▶ Task requirements:
Continue the software license agreement for Framectrl, starting right after its last definition.

Terms and Conditions

GENERAL TERMS AND CONDITIONS – SOFTWARE LICENSE AGREEMENT

1. Definitions

1.1 Definitions shall, irrespectively of whether used in singular or plural, in definite or indefinite form, have the defined meaning as set out below in this Section 1 when used with a capital initial letter.
1.2 “Documentation” means any and all user manuals and other standard written materials related to the Software.
1.3 “Instance” means a copy of the Software.
1.4 “License Agreement” means these general terms and conditions and software license agreement.
1.5 “Licensee” means the natural person or a legal entity that has purchased the license to the Software or otherwise uses the license to the Software in accordance with this License Agreement.
1.6 “License Fee” means the annual fee(s) to be paid by the Licensee for the use of the Software in accordance with this License Agreement or the relevant distribution channel, which currently is
USD 599 per year.
1.7 “Licensor” means LiveFrameEdit AB.
1.8 “Section” means a section of this License Agreement.
1.9 “Software” means the software Framectrl.

▶ Information given:

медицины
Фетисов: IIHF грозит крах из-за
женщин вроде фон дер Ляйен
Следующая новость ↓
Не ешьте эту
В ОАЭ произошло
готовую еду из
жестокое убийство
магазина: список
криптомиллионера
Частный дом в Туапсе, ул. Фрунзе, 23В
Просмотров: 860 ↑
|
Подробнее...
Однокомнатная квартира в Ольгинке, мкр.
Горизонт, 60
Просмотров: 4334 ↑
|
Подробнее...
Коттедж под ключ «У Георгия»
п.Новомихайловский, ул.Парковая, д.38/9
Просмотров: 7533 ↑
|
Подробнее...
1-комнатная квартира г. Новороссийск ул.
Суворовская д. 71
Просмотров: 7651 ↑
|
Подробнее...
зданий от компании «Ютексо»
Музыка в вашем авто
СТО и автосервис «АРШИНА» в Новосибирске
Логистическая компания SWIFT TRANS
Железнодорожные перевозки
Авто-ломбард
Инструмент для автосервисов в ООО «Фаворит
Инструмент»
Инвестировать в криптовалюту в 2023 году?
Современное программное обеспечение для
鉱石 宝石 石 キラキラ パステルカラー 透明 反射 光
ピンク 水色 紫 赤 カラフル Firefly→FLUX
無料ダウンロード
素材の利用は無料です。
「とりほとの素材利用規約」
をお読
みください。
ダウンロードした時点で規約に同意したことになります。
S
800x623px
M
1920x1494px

==

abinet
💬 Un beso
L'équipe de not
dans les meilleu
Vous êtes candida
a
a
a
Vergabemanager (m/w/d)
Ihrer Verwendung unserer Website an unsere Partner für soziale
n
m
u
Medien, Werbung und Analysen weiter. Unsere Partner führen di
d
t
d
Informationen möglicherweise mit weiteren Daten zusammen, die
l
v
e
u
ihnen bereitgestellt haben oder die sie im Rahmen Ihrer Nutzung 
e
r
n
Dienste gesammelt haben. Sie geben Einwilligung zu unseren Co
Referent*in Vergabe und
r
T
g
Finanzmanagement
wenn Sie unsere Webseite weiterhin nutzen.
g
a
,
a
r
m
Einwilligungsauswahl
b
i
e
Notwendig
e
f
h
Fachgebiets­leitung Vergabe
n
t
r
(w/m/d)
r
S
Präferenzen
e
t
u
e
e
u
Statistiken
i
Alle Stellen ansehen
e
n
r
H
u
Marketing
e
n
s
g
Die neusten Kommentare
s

▶ Response to this task:
2. License Agreement

2.1 This License Agreement is a legal agreement between Licensee (either a natural person or a legal entity) and Licensor for the Software and includes the electronic and/or Documentation that was delivered with the Software.
2.2 By installing, attempting to copy or otherwise using the Software, Licensee agrees to be bound by the terms of this License Agreement.
2.3 If Licensee does not agree to the terms and conditions of this License Agreement, the Software shall be returned to Licensor for a full refund.

3. License

3.1 Subject to Licensee’s compliance with the terms and conditions of this License Agreement and timely payment of the License Fee, Licensor grants Licensee a perpetual, non-exclusive, non-transferable right to use, copy and distribute the Software for Licensee’s internal use and in the products of the Licensee on the terms and conditions set out in this License Agreement. If the License Agreement is terminated, the license to use the Software will cease in accordance with Section 13.2.
3.2 One license entitles Licensee to use the Software on one Instance.
3.3 Licensee may not use the Software to process data for, or on behalf of, any third party, or other service bureau use unless specifically approved by Licensor.
3.4 Licensee is not entitled to make any copy of the Software except for back-up purposes or such copies that are required for the permitted use pertaining to this License Agreement.
3.5 Licensee shall restrict its customers from having a right of modification, decompilation, disassembling, reverse engineering or in any other way change or alter the Software except to the extent permitted under compulsory law, provided, however, where the customer has such rights under compulsory law, Licensee will provide Licensor with reasonably detailed information regarding any intended modification, decompilation, disassembling or reverse engineering.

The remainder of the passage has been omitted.